> [Assigned task]: Beginning at the line that holds "camera: 10 degrees right, 0 degrees up", repeat every line through the last line of the material, exactly, and drop any pictures.

> [Provided data]:
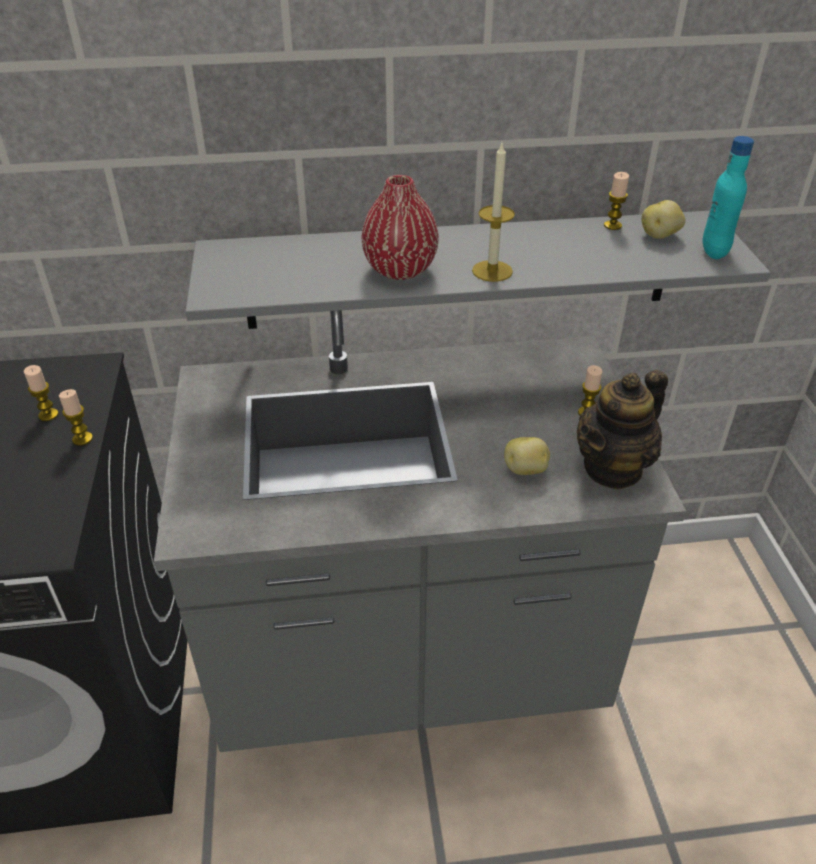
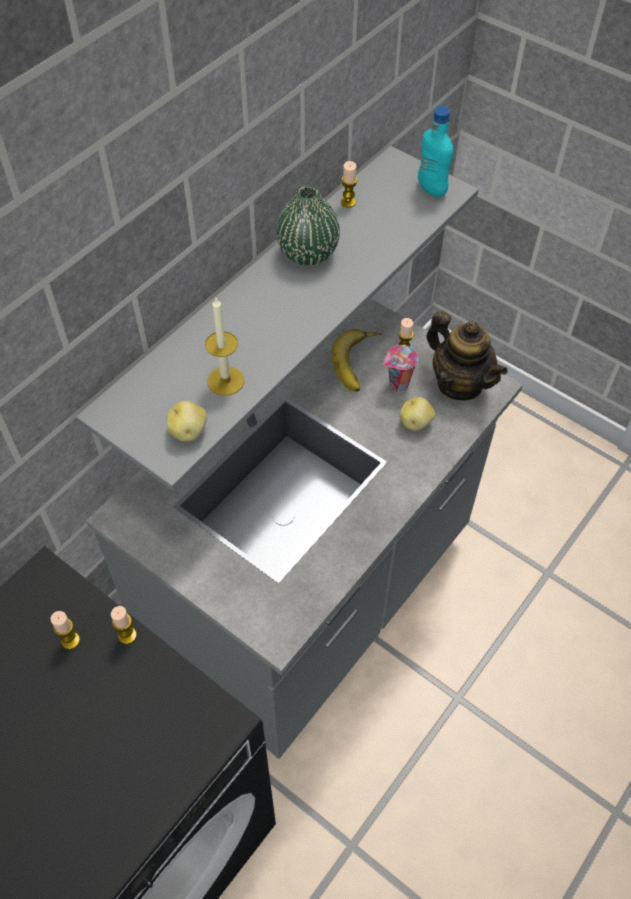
camera: 45 degrees left, 15 degrees up
red vase [361,175,439,280] -> none
candle [472,143,515,282] -> candle moved to [205,298,244,396]
teapot [577,370,668,490] -> teapot turned 45 degrees counterclockwise [427,311,508,400]
potato [642,200,685,239] -> potato moved to [167,401,207,442]
none -> green vase [276,185,340,265]
none -> banana [332,329,381,392]
none -> cup [383,345,418,392]

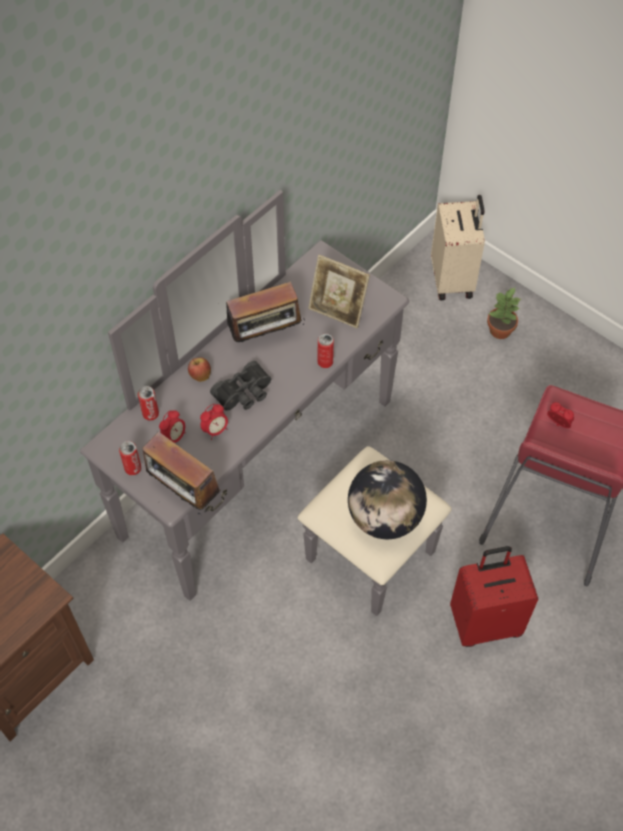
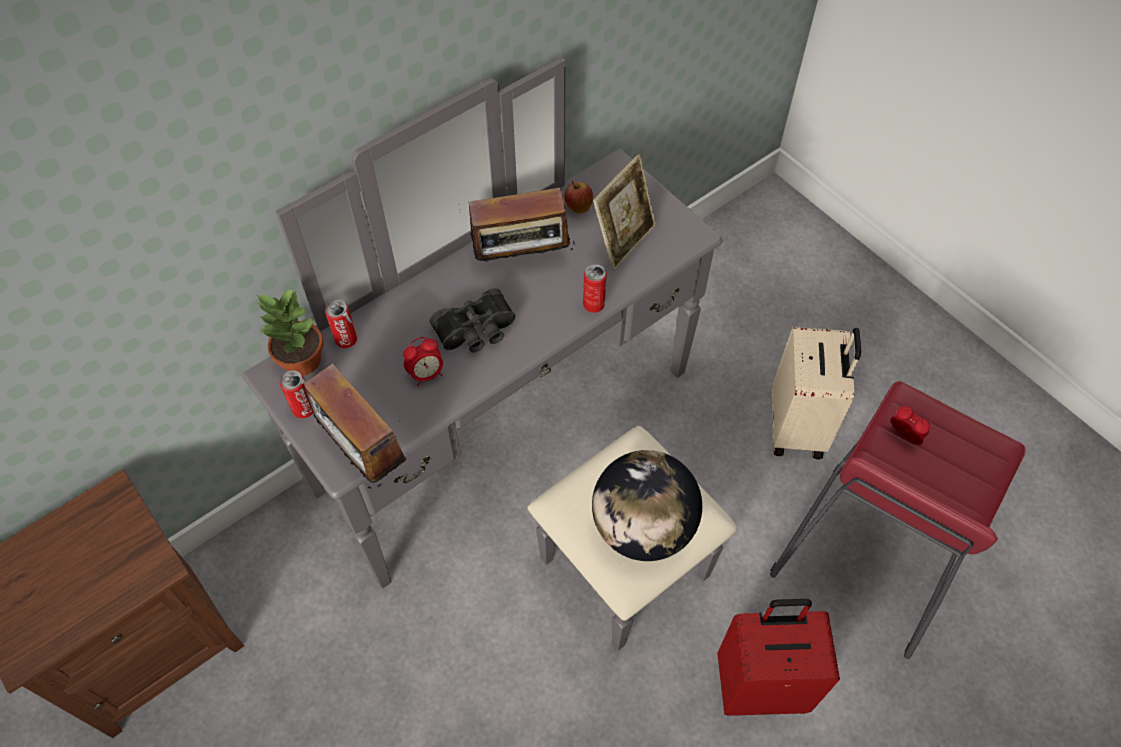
camera: 10 degrees right, 0 degrees up
alarm clock [159,410,185,443] -> none
apple [188,357,211,382] -> apple moved to [564,181,593,213]
picture frame [308,255,370,328] -> picture frame turned 90 degrees counterclockwise [593,154,656,271]
beige suitcase [431,195,485,300] -> beige suitcase moved to [772,327,861,460]
potted plant [487,288,521,339] -> potted plant moved to [257,288,324,376]

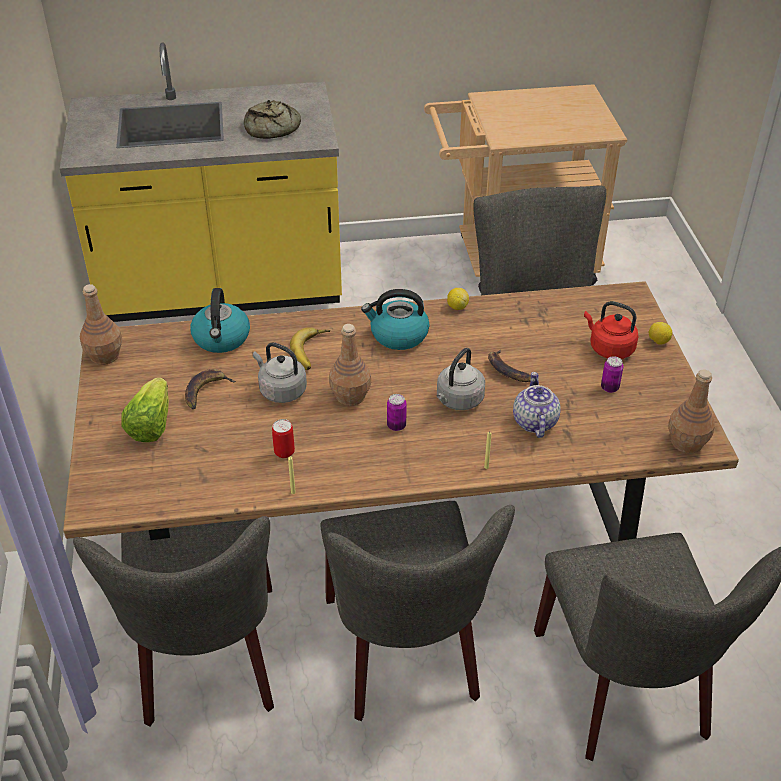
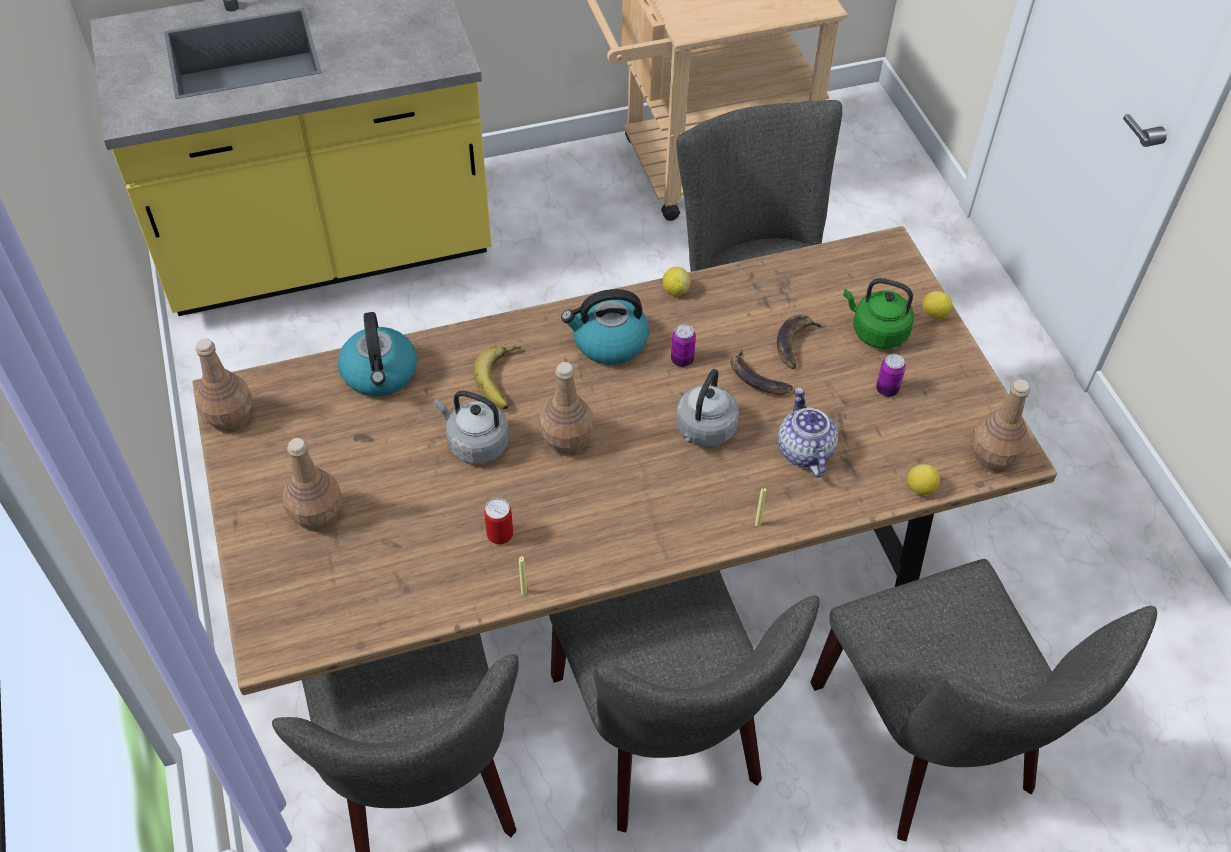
camera: 10 degrees left, 10 degrees up
lettuce [121,378,169,442] -> brown bottle [283,438,342,532]
banana [185,369,236,409] -> banana moved to [777,314,825,369]
bread [244,100,301,139] -> none
can [387,394,407,431] -> can moved to [671,324,696,367]
red kettle [584,301,638,359] -> green kettle [843,278,914,349]
none -> lemon [907,464,940,495]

> [Solution for this task]:
camera: 10 degrees right, 0 degrees up
alarm clock [159,410,185,443] -> none
apple [188,357,211,382] -> apple moved to [564,181,593,213]
picture frame [308,255,370,328] -> picture frame turned 90 degrees counterclockwise [593,154,656,271]
beige suitcase [431,195,485,300] -> beige suitcase moved to [772,327,861,460]
potted plant [487,288,521,339] -> potted plant moved to [257,288,324,376]

camera: 10 degrees left, 10 degrees up
lettuce [121,378,169,442] -> brown bottle [283,438,342,532]
banana [185,369,236,409] -> banana moved to [777,314,825,369]
bread [244,100,301,139] -> none
can [387,394,407,431] -> can moved to [671,324,696,367]
red kettle [584,301,638,359] -> green kettle [843,278,914,349]
none -> lemon [907,464,940,495]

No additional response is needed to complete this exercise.